#### Task statement
Restate word for word all of the lines below, with each image left out.

#### Provided material

★ ★ ★ ★ ★

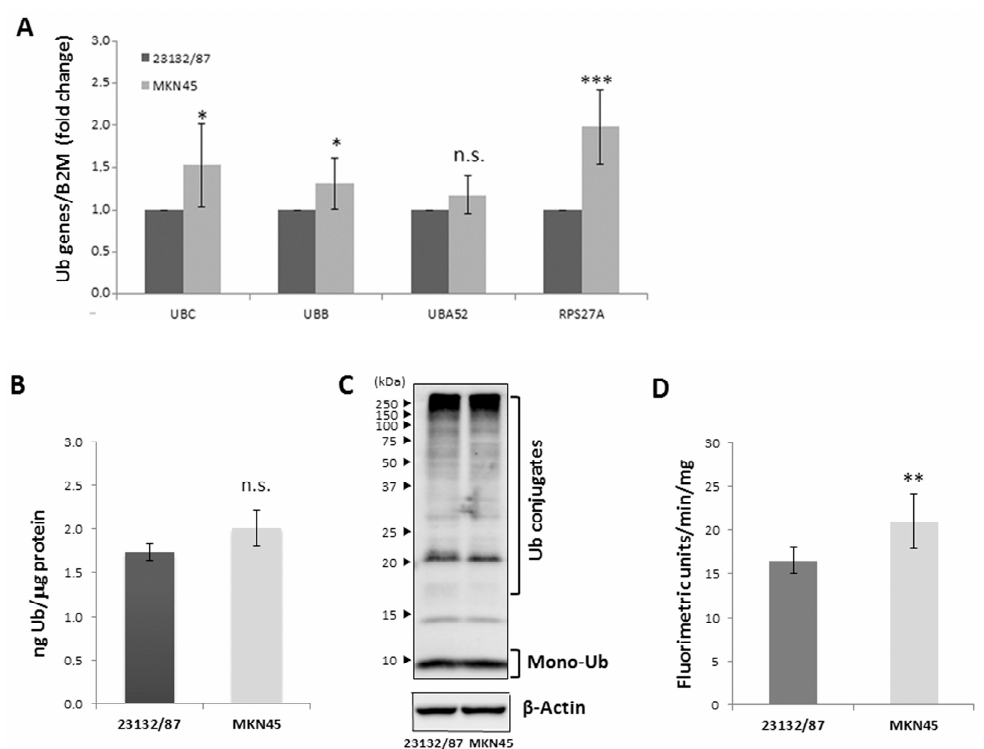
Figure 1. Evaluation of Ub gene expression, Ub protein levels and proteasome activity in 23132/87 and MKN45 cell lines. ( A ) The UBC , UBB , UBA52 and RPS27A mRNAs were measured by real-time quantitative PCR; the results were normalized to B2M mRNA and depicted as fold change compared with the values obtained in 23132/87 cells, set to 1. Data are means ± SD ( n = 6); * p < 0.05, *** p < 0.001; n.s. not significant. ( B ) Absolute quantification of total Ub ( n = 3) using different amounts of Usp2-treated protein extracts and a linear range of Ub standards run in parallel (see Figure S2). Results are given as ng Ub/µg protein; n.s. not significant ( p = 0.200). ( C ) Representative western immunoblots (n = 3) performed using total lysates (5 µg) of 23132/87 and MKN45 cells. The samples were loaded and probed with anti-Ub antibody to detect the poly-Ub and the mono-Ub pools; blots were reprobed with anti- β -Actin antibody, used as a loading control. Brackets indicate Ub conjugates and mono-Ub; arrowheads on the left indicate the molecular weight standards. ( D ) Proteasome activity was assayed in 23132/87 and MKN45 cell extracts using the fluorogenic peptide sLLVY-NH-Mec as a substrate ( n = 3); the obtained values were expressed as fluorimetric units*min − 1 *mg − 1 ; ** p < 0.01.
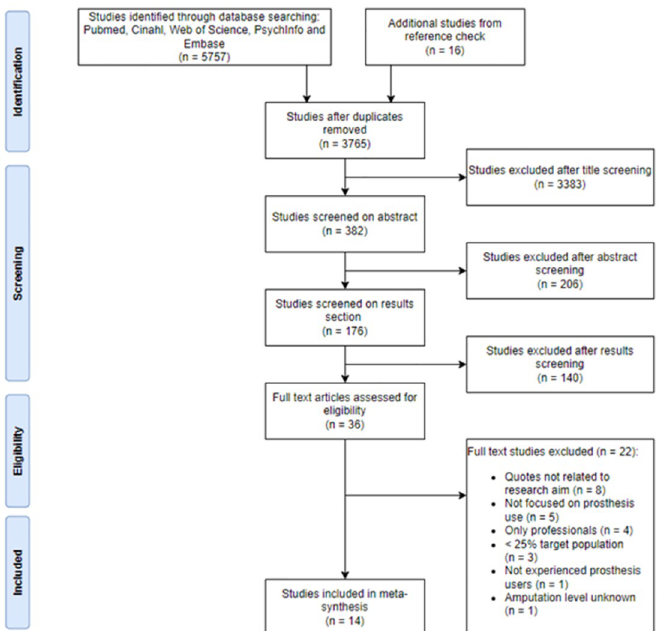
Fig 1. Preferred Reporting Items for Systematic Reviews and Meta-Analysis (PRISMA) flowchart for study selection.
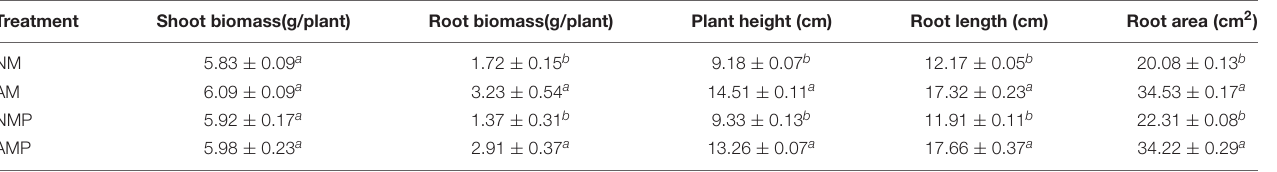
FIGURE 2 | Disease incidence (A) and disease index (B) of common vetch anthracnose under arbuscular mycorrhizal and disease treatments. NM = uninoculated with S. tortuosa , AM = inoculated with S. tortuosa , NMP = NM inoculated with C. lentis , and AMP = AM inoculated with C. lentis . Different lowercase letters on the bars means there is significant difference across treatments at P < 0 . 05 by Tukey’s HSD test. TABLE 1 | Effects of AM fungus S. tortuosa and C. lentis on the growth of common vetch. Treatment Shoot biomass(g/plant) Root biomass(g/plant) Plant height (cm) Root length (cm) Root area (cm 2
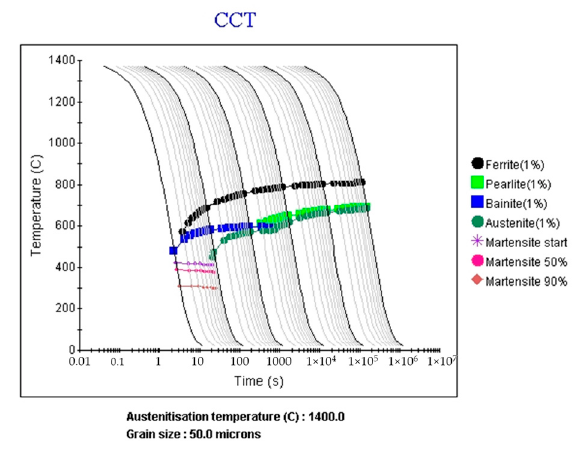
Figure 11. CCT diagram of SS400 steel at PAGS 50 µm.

★ ★ ★ ★ ★

#### Solution for this problem
Figure 1. Evaluation of Ub gene expression, Ub protein levels and proteasome activity in 23132/87 and MKN45 cell lines. ( A ) The UBC , UBB , UBA52 and RPS27A mRNAs were measured by real-time quantitative PCR; the results were normalized to B2M mRNA and depicted as fold change compared with the values obtained in 23132/87 cells, set to 1. Data are means ± SD ( n = 6); * p < 0.05, *** p < 0.001; n.s. not significant. ( B ) Absolute quantification of total Ub ( n = 3) using different amounts of Usp2-treated protein extracts and a linear range of Ub standards run in parallel (see Figure S2). Results are given as ng Ub/µg protein; n.s. not significant ( p = 0.200). ( C ) Representative western immunoblots (n = 3) performed using total lysates (5 µg) of 23132/87 and MKN45 cells. The samples were loaded and probed with anti-Ub antibody to detect the poly-Ub and the mono-Ub pools; blots were reprobed with anti- β -Actin antibody, used as a loading control. Brackets indicate Ub conjugates and mono-Ub; arrowheads on the left indicate the molecular weight standards. ( D ) Proteasome activity was assayed in 23132/87 and MKN45 cell extracts using the fluorogenic peptide sLLVY-NH-Mec as a substrate ( n = 3); the obtained values were expressed as fluorimetric units*min − 1 *mg − 1 ; ** p < 0.01.
Fig 1. Preferred Reporting Items for Systematic Reviews and Meta-Analysis (PRISMA) flowchart for study selection.
FIGURE 2 | Disease incidence (A) and disease index (B) of common vetch anthracnose under arbuscular mycorrhizal and disease treatments. NM = uninoculated with S. tortuosa , AM = inoculated with S. tortuosa , NMP = NM inoculated with C. lentis , and AMP = AM inoculated with C. lentis . Different lowercase letters on the bars means there is significant difference across treatments at P < 0 . 05 by Tukey’s HSD test. TABLE 1 | Effects of AM fungus S. tortuosa and C. lentis on the growth of common vetch. Treatment Shoot biomass(g/plant) Root biomass(g/plant) Plant height (cm) Root length (cm) Root area (cm 2
Figure 11. CCT diagram of SS400 steel at PAGS 50 µm.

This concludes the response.